Debora Greger
Poet and artist Debora Greger grew up in Richland, Washington. She earned a BA from the University of Washington and an MFA from the University of Iowa. She has published numerous books of poetry, including In Darwin’s Room (2017), Men, Women, and Ghosts (2008), and Movable Islands (2016), and her work has been included in issues of Best American Poetry. As a reviewer for Publishers Weekly observed, Greger “rarely rejoices, though she can surely console; her pruned-back, autumnal sensibility and her balanced lines suit the scenes she portrays.”

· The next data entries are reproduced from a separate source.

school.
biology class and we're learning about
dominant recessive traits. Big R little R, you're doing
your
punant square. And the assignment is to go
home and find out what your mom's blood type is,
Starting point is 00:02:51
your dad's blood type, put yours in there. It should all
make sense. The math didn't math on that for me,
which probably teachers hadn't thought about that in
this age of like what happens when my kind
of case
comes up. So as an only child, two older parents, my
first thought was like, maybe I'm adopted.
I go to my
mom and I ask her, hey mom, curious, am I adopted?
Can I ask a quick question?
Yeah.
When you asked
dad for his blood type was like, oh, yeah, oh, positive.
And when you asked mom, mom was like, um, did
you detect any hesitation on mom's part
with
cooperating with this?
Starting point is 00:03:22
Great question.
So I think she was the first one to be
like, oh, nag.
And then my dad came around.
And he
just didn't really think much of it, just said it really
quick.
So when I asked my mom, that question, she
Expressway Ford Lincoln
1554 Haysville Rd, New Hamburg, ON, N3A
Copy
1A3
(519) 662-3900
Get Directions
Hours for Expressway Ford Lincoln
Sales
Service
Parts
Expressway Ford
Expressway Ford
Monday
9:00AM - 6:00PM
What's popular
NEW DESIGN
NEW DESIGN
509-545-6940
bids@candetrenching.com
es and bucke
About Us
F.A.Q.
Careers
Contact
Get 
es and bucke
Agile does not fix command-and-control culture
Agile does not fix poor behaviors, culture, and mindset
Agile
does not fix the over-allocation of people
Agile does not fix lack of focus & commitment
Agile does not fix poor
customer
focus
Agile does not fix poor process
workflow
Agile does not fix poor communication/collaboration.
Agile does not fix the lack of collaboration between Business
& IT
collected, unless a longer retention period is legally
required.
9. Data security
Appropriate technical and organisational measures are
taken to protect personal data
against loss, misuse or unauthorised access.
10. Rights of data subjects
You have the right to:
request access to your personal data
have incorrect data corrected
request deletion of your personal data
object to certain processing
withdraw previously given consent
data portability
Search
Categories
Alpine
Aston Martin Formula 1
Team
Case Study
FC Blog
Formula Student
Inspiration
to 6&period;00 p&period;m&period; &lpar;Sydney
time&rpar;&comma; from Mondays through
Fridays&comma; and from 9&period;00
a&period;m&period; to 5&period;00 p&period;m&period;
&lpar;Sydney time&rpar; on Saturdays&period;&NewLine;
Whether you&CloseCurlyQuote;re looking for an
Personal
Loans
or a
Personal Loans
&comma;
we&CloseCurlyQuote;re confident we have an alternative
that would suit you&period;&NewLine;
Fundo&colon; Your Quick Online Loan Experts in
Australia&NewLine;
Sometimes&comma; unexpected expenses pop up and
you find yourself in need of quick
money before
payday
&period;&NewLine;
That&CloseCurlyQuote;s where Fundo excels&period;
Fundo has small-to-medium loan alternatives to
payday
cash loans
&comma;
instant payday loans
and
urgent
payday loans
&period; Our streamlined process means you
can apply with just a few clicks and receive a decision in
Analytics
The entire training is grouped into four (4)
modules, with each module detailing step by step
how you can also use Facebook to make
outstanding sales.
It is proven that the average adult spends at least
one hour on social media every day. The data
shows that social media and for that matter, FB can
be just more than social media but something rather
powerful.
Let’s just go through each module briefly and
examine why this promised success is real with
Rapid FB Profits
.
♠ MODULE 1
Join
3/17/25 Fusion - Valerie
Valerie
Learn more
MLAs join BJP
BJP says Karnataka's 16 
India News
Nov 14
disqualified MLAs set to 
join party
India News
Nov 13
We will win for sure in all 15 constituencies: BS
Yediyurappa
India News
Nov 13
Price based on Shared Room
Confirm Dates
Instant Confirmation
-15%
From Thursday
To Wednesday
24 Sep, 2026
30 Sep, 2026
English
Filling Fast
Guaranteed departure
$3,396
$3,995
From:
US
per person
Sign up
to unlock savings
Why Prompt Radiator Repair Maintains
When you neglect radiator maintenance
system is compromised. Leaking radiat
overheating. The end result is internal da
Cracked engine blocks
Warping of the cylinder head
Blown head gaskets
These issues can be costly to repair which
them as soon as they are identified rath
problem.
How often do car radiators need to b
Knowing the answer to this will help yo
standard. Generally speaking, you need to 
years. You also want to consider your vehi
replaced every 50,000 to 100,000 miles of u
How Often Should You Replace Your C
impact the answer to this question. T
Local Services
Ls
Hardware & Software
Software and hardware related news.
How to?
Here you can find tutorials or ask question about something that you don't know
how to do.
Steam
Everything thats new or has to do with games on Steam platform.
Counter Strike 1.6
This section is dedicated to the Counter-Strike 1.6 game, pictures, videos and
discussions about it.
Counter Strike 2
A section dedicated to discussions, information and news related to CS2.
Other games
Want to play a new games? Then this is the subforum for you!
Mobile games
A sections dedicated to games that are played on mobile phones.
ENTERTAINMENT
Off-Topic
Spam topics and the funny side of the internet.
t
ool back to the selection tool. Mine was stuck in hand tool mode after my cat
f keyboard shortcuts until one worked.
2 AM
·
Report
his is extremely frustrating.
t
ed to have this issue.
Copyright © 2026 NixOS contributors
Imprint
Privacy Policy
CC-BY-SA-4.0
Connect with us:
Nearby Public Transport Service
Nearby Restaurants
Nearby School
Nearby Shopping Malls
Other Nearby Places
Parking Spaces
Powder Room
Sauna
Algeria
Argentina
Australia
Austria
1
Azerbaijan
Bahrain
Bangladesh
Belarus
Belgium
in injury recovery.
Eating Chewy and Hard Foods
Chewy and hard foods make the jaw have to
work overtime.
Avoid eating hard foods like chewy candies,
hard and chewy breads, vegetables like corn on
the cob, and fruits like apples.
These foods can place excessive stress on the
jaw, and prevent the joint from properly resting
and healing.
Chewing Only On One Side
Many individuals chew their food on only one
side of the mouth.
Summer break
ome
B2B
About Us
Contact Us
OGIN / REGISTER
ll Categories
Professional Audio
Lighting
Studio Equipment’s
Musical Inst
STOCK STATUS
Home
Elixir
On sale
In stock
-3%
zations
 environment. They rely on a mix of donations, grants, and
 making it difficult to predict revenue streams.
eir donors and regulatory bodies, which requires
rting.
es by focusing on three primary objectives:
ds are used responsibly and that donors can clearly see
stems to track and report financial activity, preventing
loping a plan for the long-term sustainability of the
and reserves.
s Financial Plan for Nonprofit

Greger’s ability to make unexpected yet revealing connections by overlapping the orbits of myth, history, and our daily commute is made tactile in her work as a collage artist. As a student at Iowa, Greger once (unsuccessfully) tried to submit a quilt in lieu of an essay. Her artwork has been included in The Writer’s Brush: Paintings, Drawings, and Sculpture by Writers (2007) and featured on the covers of several books, including William Logan’s Desperate Measures (2002). Greger, who has taught at George Mason University, California State University, and the University of Florida, encourages her writing students to turn to the visual arts for inspiration. As she noted in a 2008 interview, “You can look at a painting and find metaphors for all kinds of things.”
She has been awarded the Amy Lowell Poetry Traveling Scholarship and received grants from the Guggenheim Foundation, from the Ingram Merrill Foundation, and twice from the National Endowment for the Arts. She has been a fellow at the Bunting Institute (Radcliffe) and the Provincetown Fine Arts Work Center, and has won the Grolier Prize, the Award in Literature from the American Academy of Arts and Letters, the “Discovery”/The Nation Award, the Peter I.B. Lavan Younger Poets Award, and the Brandeis University Award in Poetry. Greger shared the 2004 Corrington Award for Literary Excellence from Centenary College with her longtime partner, poet and critic William Logan. She lives with Logan in Gainesville, Florida and Cambridge, England.